EDIT: Also, cpu usage by cgminer seems to have greatly increased. I noticed these things with two machines running Windows 7.
I wanted to post the same observation. I've been upgrading every few releases and had been on 3.8-3.9 for a long time with a few BFL units. In 3.9 the CPU usually averages around 15%-16%. Going to 4.0.1 the CPU usage slowly increases and levels off at ~35%.
Ubuntu 12.04.4 x64, 3.11 kernel, gcc 4.6.3
CFLAGS="-O2 -Wall -march=native" ./configure --enable-bflsc
Yes that's almost certainly the queue increasing in size automatically, which I will likely remove next version.

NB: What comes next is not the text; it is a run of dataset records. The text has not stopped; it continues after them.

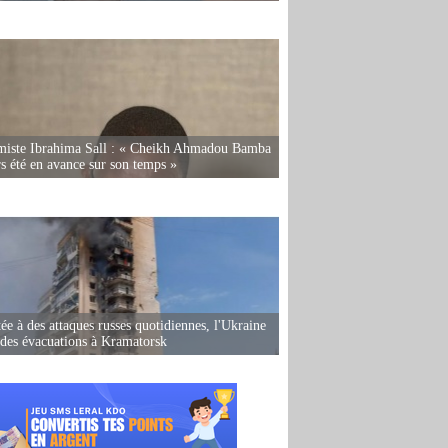
miste Ibrahima Sall : « Cheikh Ahmadou Bamba
rs été en avance sur son temps »
ée à des attaques russes quotidiennes, l'Ukraine
des évacuations à Kramatorsk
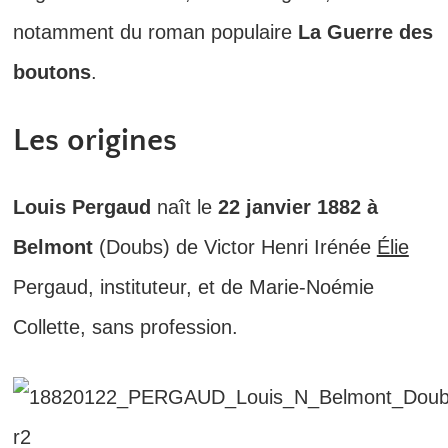
notamment du roman populaire
La Guerre des
boutons
.
Les origines
Louis Pergaud
naît le
22 janvier 1882 à
Belmont
(Doubs) de Victor Henri Irénée
Élie
Pergaud, instituteur, et de Marie-Noémie
Collette, sans profession.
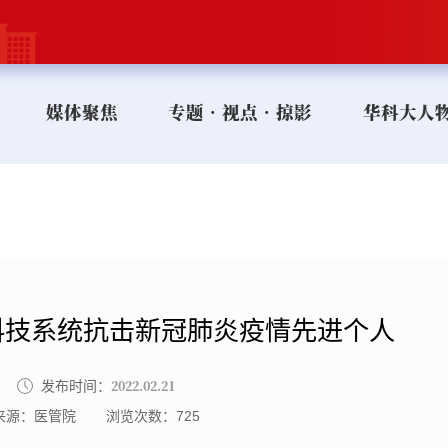
媒体聚焦
专题•视点•掠影
华科大人
科技系统抗击新冠肺炎疫情先进个人
2022.02.21
发布时间：
来源：医管院
浏览次数：
725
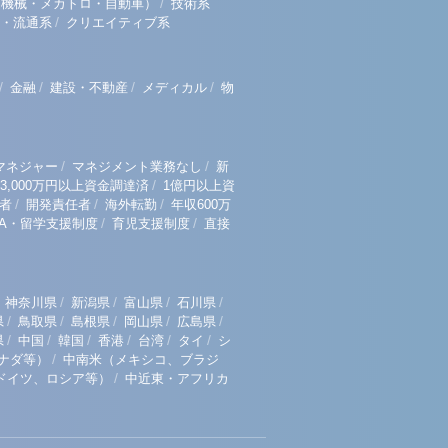
/
（機械・メカトロ・自動車）
技術系
/
・流通系
クリエイティブ系
/
/
/
/
金融
建設・不動産
メディカル
物
/
/
マネジャー
マネジメント業務なし
新
/
3,000万円以上資金調達済
1億円以上資
/
/
/
者
開発責任者
海外転勤
年収600万
/
/
BA・留学支援制度
育児支援制度
直接
/
/
/
/
神奈川県
新潟県
富山県
石川県
/
/
/
/
/
県
鳥取県
島根県
岡山県
広島県
/
/
/
/
/
/
県
中国
韓国
香港
台湾
タイ
シ
/
ナダ等）
中南米（メキシコ、ブラジ
/
ドイツ、ロシア等）
中近東・アフリカ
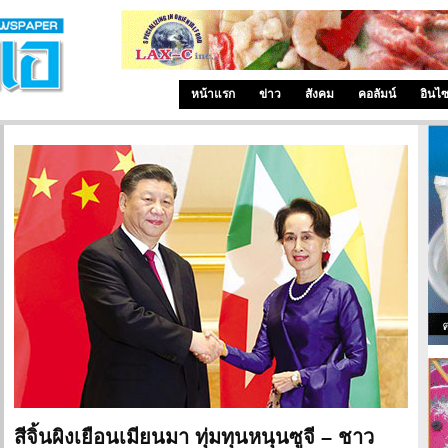
หน้าแรก
ข่าว
สังคม
คอลัมน์
อินไ
สีจิ้นผิงเยือนเมียนมา ทุ่มทุนหนุนซูจี – ชาว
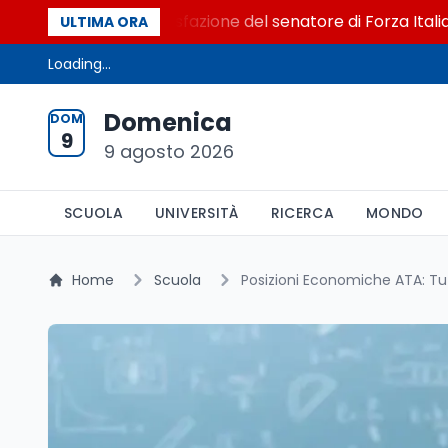
al Senato. La soddisfazione del senatore di Forza Italia, Mar
ULTIMA ORA
Loading...
Domenica
DOM
9
9 agosto 2026
SCUOLA
UNIVERSITÀ
RICERCA
MONDO
Home
Scuola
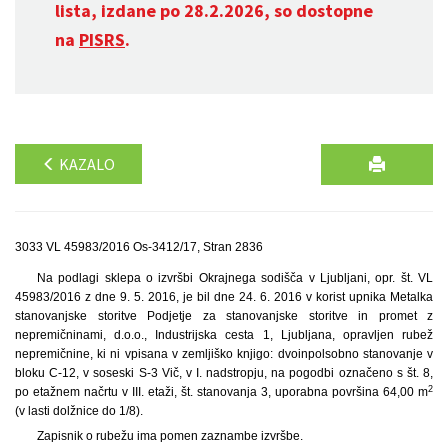
lista, izdane po 28.2.2026, so dostopne
na
PISRS
.
KAZALO
3033 VL 45983/2016 Os-3412/17, Stran 2836
Na podlagi sklepa o izvršbi Okrajnega sodišča v Ljubljani, opr. št. VL
45983/2016 z dne 9. 5. 2016, je bil dne 24. 6. 2016 v korist upnika Metalka
stanovanjske storitve Podjetje za stanovanjske storitve in promet z
nepremičninami, d.o.o., Industrijska cesta 1, Ljubljana, opravljen rubež
nepremičnine, ki ni vpisana v zemljiško knjigo: dvoinpolsobno stanovanje v
bloku C-12, v soseski S-3 Vič, v I. nadstropju, na pogodbi označeno s št. 8,
2
po etažnem načrtu v III. etaži, št. stanovanja 3, uporabna površina 64,00 m
(v lasti dolžnice do 1/8).
Zapisnik o rubežu ima pomen zaznambe izvršbe.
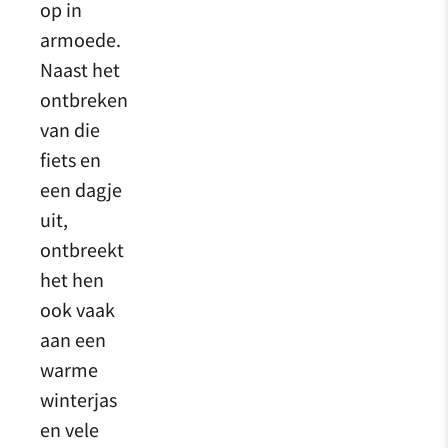
op in
armoede.
Naast het
ontbreken
van die
fiets en
een dagje
uit,
ontbreekt
het hen
ook vaak
aan een
warme
winterjas
en vele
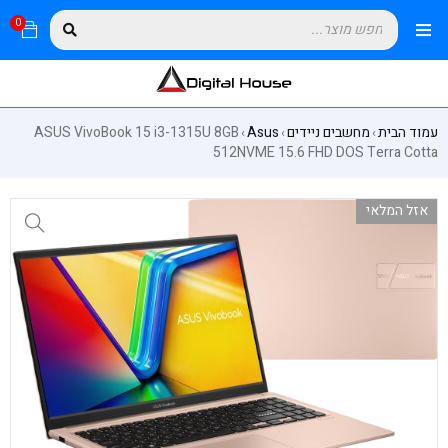
0
עמוד הבית
מחשבים ניידים
Asus
ASUS VivoBook 15 i3-1315U 8GB
›
›
›
512NVME 15.6 FHD DOS Terra Cotta
אזל המלאי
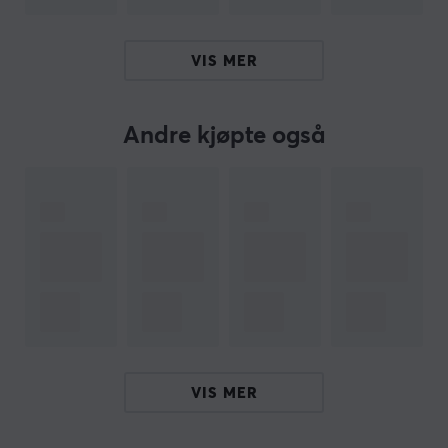
Takket være den trådløse 2,4 GHz-tilkoblingen og en
DPI som kan justeres opp til 30000, er dette en mus
VIS MER
som ikke bare lever opp til forventningene, men som
overgår dem. Enten du er en seriøs gamer eller noen
som vil ha det beste for jobben, kombinerer MAYA X stil,
Andre kjøpte også
ytelse og funksjonalitet for å passe dine behov.
Sammendrag
Elegant og allsidig design for alle grepstiler
8K Hz oppdateringsfrekvens for avansert presisjon
Trådløs tilkobling med 2,4 GHz
PixArt 3950 sensor og Omron optiske brytere
Tilpassbare innstillinger via inkludert programvare
Perfekt for FPS-spill og annen krevende bruk
VIS MER
Hei!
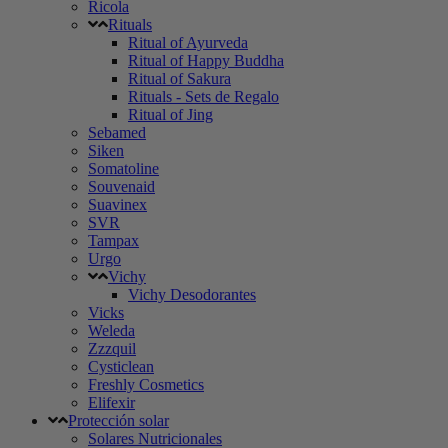
Ricola
Rituals
Ritual of Ayurveda
Ritual of Happy Buddha
Ritual of Sakura
Rituals - Sets de Regalo
Ritual of Jing
Sebamed
Siken
Somatoline
Souvenaid
Suavinex
SVR
Tampax
Urgo
Vichy
Vichy Desodorantes
Vicks
Weleda
Zzzquil
Cysticlean
Freshly Cosmetics
Elifexir
Protección solar
Solares Nutricionales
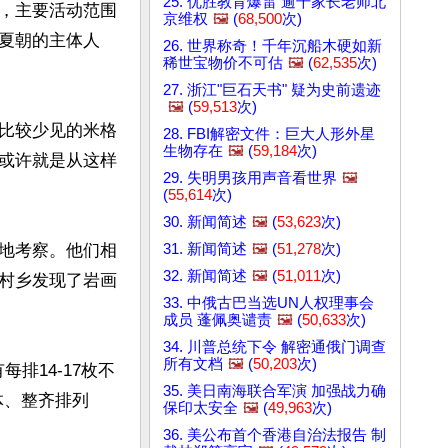
25. 优胜教育爆雷 逾千家长老师北
，主要活动范围
京维权
🖼️
(
68,500
次)
夏朝的主体人
26. 世界称奇！千年沉船木硬如新
稀世宝物价不可估
🖼️
(
62,535
次)
27. 浙江"巨石天书" 疑为史前遗迹
🖼️
(
59,513
次)
比较少见的米格
28. FBI解密文件：巨大人形外星
生物存在
🖼️
(
59,184
次)
或许就是从这样
29. 失明男孩用声音看世界
🖼️
(
55,614
次)
30. 新闻简述
🖼️
(
53,623
次)
31. 新闻简述
🖼️
(
51,278
次)
地考察。他们相
32. 新闻简述
🖼️
(
51,011
次)
村乡发现了岩画
33. 中俄古巴当选UN人权理事会
成员 蓬佩奥谴责
🖼️
(
50,633
次)
34. 川普总统下令 解密通俄门调查
所有文档
🖼️
(
50,203
次)
排14-17枚不
35. 美日南海联合军演 加强战力确
体、整齐排列
保印太安全
🖼️
(
49,963
次)
36. 美公布首个香港自治法报告 制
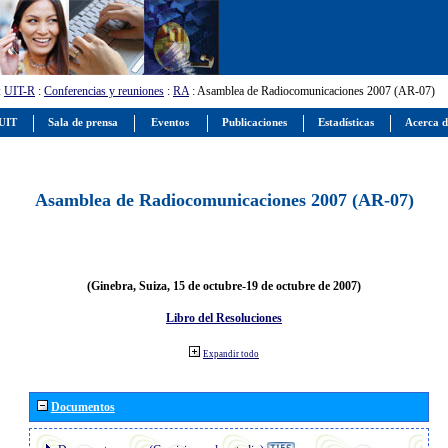
:
UIT-R
:
Conferencias y reuniones
:
RA
: Asamblea de Radiocomunicaciones 2007 (AR-07)
 UIT
Sala de prensa
Eventos
Publicaciones
Estadísticas
Acerca d
Asamblea de Radiocomunicaciones 2007 (AR-07)
(Ginebra, Suiza, 15 de octubre-19 de octubre de 2007)
Libro del Resoluciones
Expandir todo
Documentos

Probably CPU increase is due to define LOCK_TRACKING 1
Or at least disabling it is reducing CPU usage for me

In 3.8-3.9 it was disabled if i remember correctly
@@ -690,7 +711,7 @@
* So, e.g. use it to track down a deadlock - after a reproducable deadlock occurs
* ... Of course if the API code itself deadlocks, it wont help

*/
-#define LOCK_TRACKING 1
+#define LOCK_TRACKING 0
Crap, good pickup. I must have enabled it by mistake during debugging and it ended up in one of my commits.